How do bacteria get into the small intestine? 

Your digestive system keeps things moving thanks to the migrating motor complex (MMC), which transfers bacteria down into the lower intestine when the body is fasting between meals and at night. Anything that inhibits the MMC can allow bacteria to accumulate in the small bowel. Food poisoning, for example, may trigger gut neuropathy and stasis, leading to overgrowth. Even stress can disrupt the MMC, affecting the gut lining at the same time.

Another suspected cause of SIBO is deficient stomach acid, often from the overuse of antacids. “If you don’t have acid in your stomach protecting you from bacteria, fungi, and parasites coming in on your food, you are left wide open,” notes Lipski. Some health professionals suspect that problems with the colon’s microbiome can be a trigger; more research is still needed. Others believe that mechanical problems with the valve between the large and small intestines may cause bacteria to escape into the small bowel.

How is SIBO diagnosed?

The standard test for SIBO is a breath analysis that measures elevated hydrogen and methane, both byproducts of fermentation in the small intestine. (Excess hydrogen corresponds to diarrhea-predominant IBS; methane corresponds to constipation-dominant IBS.) The test is usually administered in a doctor’s office, but home kits are available.

Because tests tend to provide inconsistent results (both over- and under-diagnoses), many healthcare providers opt to treat SIBO symptoms without tests. According to functional-medicine practitioner Chris Kresser, MS, LAc, who sees many patients with IBS, “we have no gold-standard way of diagnosing SIBO.”

How is SIBO treated? 

Because SIBO is a bacterial condition, the goal of treatment is to eradicate bacterial overgrowth. The usual protocol involves some combination of a carbohydrate-restrictive diet (like low-FODMAP) to starve the bacteria and either pharmaceutical or herbal antibiotics to eliminate them.

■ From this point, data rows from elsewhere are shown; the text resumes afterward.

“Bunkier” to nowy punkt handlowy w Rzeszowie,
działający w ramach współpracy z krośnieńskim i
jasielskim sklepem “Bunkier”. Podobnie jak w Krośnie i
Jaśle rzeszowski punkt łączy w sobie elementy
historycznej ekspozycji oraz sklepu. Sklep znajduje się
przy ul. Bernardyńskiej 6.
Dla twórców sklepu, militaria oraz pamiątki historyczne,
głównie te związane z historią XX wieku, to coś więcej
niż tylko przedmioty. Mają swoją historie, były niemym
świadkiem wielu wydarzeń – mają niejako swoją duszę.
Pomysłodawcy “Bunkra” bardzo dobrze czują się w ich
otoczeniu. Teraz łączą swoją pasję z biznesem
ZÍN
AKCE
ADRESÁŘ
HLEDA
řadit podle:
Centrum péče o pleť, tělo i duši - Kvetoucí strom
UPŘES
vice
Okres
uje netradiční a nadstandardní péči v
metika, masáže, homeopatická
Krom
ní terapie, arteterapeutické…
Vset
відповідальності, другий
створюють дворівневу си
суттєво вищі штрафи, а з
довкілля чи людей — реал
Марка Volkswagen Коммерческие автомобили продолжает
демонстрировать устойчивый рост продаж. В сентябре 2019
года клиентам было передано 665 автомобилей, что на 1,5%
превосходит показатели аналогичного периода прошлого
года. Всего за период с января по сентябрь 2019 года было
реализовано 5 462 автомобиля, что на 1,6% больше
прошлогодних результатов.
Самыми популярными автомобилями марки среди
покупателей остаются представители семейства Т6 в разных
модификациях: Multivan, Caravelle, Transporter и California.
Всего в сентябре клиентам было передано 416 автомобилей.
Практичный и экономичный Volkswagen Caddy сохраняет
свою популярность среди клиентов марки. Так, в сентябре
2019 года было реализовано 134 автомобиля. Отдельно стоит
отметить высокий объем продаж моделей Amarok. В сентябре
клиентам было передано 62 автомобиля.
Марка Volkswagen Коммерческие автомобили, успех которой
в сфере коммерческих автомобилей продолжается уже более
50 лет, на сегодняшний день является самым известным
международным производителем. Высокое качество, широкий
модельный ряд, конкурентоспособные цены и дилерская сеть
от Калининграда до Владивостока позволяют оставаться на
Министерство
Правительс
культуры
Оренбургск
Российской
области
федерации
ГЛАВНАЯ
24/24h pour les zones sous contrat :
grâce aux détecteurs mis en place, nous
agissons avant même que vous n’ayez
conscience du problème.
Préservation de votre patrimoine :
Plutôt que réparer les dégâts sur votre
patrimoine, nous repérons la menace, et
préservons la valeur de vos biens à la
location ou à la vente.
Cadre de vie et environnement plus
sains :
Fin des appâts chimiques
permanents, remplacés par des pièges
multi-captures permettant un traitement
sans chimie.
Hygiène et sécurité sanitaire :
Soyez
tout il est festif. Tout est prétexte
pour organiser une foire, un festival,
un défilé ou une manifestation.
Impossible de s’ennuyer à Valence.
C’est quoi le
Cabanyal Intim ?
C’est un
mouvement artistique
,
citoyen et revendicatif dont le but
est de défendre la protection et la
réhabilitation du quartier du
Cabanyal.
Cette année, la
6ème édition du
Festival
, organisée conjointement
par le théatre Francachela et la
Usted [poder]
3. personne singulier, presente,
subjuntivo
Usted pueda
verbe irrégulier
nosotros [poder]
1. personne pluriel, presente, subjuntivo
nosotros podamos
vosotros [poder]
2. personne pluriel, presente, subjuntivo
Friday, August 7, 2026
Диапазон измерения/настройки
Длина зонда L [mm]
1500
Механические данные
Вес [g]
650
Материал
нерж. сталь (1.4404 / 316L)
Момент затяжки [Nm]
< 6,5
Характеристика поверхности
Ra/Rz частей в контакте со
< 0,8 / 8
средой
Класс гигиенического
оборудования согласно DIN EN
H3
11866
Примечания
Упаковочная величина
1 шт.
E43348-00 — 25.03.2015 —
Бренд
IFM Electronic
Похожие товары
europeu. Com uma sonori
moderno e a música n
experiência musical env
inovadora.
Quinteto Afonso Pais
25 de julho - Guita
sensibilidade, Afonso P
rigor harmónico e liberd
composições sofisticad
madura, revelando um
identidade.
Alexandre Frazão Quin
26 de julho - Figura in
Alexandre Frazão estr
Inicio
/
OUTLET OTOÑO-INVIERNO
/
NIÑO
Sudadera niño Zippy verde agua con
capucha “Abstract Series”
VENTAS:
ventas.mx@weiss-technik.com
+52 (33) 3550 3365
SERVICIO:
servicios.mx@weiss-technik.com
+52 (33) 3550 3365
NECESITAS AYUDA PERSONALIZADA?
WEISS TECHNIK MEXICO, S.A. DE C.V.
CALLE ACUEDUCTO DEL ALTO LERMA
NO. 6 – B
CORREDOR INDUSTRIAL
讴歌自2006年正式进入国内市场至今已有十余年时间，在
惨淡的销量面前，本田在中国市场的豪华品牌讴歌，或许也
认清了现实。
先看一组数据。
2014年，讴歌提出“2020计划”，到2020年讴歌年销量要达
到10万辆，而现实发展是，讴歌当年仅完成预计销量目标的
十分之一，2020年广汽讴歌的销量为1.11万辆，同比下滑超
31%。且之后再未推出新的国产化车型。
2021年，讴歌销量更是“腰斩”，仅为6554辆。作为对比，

The standard antibiotic used is rifaximin, which works locally in the digestive system and causes fewer systemic effects.

Studies have found that herbal antibacterials — berberine, oregano, and others — perform as well as rifaximin. One herbal formula called Atrantil was developed based on research in reducing methane production in cattle.

Many find digestive supplements such as hydrochloric acid or herbal bitters helpful in reducing bacterial overload.

In general, while recovery is often slow and sometimes incomplete, many SIBO sufferers can find significant relief with these strategies within several weeks. The tendency for relapse is common; health professionals are still trying to figure out why.